The mothers' pension has cost around 119 billion euros since its introduction in 2014 and currently burdens the pension insurance with 13.5 billion euros per year. From 2027, an expansion by another six months will raise costs to 18.5 billion euros, funded by tax revenues. The measure equalizes child-rearing periods for mothers before and after 1992 but faces criticism due to pressure on the pension system.
The mothers' pension was introduced in 2014 to better recognize the child-rearing contributions of older women who gave birth before 1992. Previously, only one year of child-rearing credit was applied for these children, compared to three years for those born after 1992. Since then, the regulation has cost around 119 billion euros, according to figures from the German Pension Insurance provided to the RedaktionsNetzwerk Deutschland (RND).
In 2014 (Mütterrente I), the crediting period increased to two years, with annual costs of about seven billion euros. In 2019 (Mütterrente II), it rose to two and a half years, driving expenses above 12 billion euros. The recently approved Mütterrente III in December 2023 by the Bundestag expands it to three years from 2027, achieving full equalization. Implementation begins in 2027, with retroactive payments from 2028, increasing pensions by about 20 euros per child per month.

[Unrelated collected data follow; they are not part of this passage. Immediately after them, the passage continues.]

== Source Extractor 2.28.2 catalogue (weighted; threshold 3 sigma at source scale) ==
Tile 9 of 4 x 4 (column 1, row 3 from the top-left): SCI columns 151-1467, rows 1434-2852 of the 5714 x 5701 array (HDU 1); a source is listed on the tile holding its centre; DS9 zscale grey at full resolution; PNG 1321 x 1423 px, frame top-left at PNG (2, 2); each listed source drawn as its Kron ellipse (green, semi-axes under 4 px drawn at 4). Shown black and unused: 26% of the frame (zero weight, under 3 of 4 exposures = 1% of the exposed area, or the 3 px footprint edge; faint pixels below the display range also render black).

The additional five billion euros annually will come from tax revenues, raising total costs to 18.5 billion euros. The CSU pushed this through as an election promise and anchored it in the black-red coalition agreement. Criticism arises from younger politicians and experts, who point to financial pressures from an aging society. The CDU Wirtschaftsrat recently called for its abolition. The Greens plan a constitutional complaint against the 2025 budget, labeling the expansion an 'election gift'.